Despite a decline in Humana’s (HUM) medical care ratio from 85.8% in the fourth quarter of 2013 to 83.4% in the fourth quarter of 2014, you can see that the company’s ratio exceeded the ratios of Aetna (AET) and UnitedHealth Group (UNH) but was lower than Cigna’s (CI).
To honor its future claim obligations, a health insurance company sets aside funds, called “claim reserves.” Humana had to set aside $243 million in fourth-quarter 2013 for future obligations arising from some of the company’s long-term care insurance policies. This was a one-time expense, as the policies were no longer sold to clients and had been phased out. As the company didn’t incur these expenses in fourth-quarter 2014, Humana’s medical care ratio improved year-over-year by 240 basis points in fourth-quarter 2014.
Humana’s retail segment, which mainly comprises Medicare beneficiaries, witnessed a 60 basis point rise in the medical care ratio from 82.7% in fourth-quarter 2013 to 83.3% in fourth-quarter 2014. An unexpected rise in the number of older people suffering from influenza in the US in the quarter led to increased spending on flu-related costs. Costly prescription drugs, especially for Hepatitis C, also added to the company’s medical expenses.
Health insurance fee
Effective 2014, the ACA (Affordable Care Act) has imposed an annual “health insurance fee” on private health insurance companies (XLV). The fees levied on a company are proportional to the share of the company’s premiums among the total premiums the health insurance industry earns.
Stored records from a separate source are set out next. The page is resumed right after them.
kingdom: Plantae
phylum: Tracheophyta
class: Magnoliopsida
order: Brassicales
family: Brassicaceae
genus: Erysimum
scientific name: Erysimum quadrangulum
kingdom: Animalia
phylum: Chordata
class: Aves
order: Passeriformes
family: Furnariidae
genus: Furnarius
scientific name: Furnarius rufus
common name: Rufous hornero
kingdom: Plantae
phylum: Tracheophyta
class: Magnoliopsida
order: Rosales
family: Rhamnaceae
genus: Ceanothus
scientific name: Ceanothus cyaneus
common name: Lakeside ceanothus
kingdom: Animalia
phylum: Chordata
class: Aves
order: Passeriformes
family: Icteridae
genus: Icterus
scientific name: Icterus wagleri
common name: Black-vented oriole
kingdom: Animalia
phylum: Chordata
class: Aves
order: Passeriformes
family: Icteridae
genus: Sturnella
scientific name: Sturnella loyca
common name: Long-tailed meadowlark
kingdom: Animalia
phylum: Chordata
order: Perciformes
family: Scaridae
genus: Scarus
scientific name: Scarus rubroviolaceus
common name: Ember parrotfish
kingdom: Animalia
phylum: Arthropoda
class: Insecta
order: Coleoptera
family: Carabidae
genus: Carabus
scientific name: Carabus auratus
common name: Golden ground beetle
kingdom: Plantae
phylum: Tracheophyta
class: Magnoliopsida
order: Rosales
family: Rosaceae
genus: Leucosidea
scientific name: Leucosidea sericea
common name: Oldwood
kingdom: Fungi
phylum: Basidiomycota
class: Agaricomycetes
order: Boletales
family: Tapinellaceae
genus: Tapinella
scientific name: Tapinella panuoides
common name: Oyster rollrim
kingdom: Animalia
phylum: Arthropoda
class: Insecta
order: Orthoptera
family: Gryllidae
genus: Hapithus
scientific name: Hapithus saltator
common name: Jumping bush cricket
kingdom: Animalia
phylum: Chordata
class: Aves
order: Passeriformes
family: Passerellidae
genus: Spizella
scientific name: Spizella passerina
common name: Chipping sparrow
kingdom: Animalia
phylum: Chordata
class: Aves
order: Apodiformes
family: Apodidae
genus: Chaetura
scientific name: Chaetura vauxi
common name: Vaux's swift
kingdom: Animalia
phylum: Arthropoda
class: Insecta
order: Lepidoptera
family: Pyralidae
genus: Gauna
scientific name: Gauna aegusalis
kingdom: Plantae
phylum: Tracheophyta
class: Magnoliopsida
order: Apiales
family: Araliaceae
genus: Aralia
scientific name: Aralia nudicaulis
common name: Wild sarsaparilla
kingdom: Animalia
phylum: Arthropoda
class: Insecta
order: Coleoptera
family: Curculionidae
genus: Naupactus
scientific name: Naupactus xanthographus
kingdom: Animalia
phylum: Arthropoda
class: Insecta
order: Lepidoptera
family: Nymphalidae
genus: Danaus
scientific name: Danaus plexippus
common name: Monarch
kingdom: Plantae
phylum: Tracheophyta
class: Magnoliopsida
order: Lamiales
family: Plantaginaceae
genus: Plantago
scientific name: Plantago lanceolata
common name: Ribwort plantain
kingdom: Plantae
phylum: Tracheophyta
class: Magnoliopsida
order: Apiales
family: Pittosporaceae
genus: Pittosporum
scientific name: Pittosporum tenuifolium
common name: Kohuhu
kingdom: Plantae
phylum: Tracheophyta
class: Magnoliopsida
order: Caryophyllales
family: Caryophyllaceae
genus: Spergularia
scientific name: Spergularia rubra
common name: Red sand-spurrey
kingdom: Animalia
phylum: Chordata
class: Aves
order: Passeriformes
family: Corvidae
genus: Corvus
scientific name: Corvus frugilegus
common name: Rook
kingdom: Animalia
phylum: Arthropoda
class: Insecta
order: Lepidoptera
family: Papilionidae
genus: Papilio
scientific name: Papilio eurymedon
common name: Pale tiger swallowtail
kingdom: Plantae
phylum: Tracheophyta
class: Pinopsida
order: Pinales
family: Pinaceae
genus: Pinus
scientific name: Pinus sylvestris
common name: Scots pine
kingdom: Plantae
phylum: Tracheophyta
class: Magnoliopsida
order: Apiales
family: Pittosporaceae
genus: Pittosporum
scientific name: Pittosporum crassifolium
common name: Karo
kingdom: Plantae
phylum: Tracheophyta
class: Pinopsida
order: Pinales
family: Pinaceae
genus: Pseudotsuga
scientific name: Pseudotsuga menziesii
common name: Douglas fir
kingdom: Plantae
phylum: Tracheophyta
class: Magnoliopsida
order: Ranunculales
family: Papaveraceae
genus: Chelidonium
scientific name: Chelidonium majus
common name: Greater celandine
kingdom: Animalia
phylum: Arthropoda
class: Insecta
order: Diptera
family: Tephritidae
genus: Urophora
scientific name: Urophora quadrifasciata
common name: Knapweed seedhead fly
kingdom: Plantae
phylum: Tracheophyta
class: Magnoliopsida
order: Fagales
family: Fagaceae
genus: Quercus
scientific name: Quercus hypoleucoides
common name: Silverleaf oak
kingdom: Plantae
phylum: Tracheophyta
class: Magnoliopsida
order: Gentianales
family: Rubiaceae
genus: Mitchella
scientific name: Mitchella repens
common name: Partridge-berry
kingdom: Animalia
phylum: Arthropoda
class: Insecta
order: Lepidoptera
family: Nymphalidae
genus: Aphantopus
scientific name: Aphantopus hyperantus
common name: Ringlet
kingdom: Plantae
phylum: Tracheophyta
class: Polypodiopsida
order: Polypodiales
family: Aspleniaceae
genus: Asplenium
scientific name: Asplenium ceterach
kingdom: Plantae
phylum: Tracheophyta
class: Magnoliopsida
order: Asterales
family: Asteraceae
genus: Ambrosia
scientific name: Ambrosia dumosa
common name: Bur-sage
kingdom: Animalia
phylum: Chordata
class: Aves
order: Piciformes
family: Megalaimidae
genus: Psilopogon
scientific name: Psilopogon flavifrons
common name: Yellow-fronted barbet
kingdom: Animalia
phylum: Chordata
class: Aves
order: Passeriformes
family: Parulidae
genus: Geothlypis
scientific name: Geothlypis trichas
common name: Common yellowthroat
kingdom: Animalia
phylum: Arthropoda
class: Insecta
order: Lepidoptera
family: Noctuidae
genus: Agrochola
For commercial enrollments, Humana and other managed care organizations have passed on this insurance fee to consumers in the form of higher premiums. However, for MA (Medicare Advantage) enrollments, which form about 70% of the company’s enrollments, Humana has to bear this cost. MA payment rates are predetermined by the CMS (Center for Medicare and Medicaid Services). This has further led to an increase in Humana’s expenses for Medicare beneficiaries.